“Today the Council adopted two assistance measures under the European Peace Facility (EPF) that will allow the EU to further support the capabilities and resilience of the Ukrainian Armed Forces to defend the territorial integrity and sovereignty of the country, and protect the civilian population against the ongoing Russian military aggression,” reads the press release published on the website of the Council of EU.
The assistance measures will increase the original budget announced on 28 February 2020 with an additional €500 million, thereby doubling its initial amount to €1 billion.

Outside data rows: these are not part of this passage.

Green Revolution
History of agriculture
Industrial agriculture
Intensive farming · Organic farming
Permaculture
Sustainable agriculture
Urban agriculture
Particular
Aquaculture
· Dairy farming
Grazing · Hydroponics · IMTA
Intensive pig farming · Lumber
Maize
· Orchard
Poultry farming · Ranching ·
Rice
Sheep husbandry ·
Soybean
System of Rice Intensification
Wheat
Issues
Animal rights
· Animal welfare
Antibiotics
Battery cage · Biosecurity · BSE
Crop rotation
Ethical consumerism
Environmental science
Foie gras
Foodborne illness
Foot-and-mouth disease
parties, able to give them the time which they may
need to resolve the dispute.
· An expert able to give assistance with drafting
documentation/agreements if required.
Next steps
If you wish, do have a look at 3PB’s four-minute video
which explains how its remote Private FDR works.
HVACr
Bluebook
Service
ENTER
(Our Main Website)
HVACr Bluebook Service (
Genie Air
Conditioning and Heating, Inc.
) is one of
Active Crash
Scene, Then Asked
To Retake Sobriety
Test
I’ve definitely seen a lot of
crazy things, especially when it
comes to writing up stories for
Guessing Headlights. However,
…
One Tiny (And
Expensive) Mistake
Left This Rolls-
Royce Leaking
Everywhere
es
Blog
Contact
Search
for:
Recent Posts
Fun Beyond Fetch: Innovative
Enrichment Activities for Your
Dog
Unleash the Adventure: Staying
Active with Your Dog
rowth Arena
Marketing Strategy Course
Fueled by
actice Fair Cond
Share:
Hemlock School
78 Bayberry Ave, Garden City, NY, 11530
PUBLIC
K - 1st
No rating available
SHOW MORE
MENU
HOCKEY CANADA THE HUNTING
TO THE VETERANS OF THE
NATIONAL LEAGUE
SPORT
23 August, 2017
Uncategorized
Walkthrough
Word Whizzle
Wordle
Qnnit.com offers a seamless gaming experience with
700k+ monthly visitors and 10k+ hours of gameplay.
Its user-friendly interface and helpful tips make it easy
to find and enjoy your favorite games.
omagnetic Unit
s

The agreed assistance measures will finance both the provision of equipment and supplies such as personal protective equipment, first aid kits and fuel, and military equipment and platforms, designed to deliver lethal force for defensive purposes. The duration of the assistance measure is also extended by 12 months.
As noted, Russia’s unprovoked and unjustified military aggression against Ukraine grossly violates international law and the principles of the UN Charter and undermines European and global security and stability. Russia, and its accomplice Belarus, bear full responsibility for this war of aggression and those responsible will be held to account for their crimes, including for indiscriminately targeting civilians and civilian objects.
The European Union again demanded that Russia ceases its military action and withdraws all forces and military equipment from the entire territory of Ukraine immediately and unconditionally, and fully respects Ukraine’s territorial integrity, sovereignty and independence within its internationally recognised borders.
As reported, on February 28, following an emergency teleconference meeting, EU defense ministers agreed on a €500 million emergency package for Ukraine under the European Peace Facility. This financial instrument is intended to finance activities in the field of the EU's Common Security and Defence Policy.
Of this amount, 50 million euros was earmarked for the purchase of defensive and medical equipment, as well as fuel, and another 450 million euros was channeled into the purchase of lethal weapons. This was the first time in the EU history that such assistance was provided to a third country engaged in hostilities.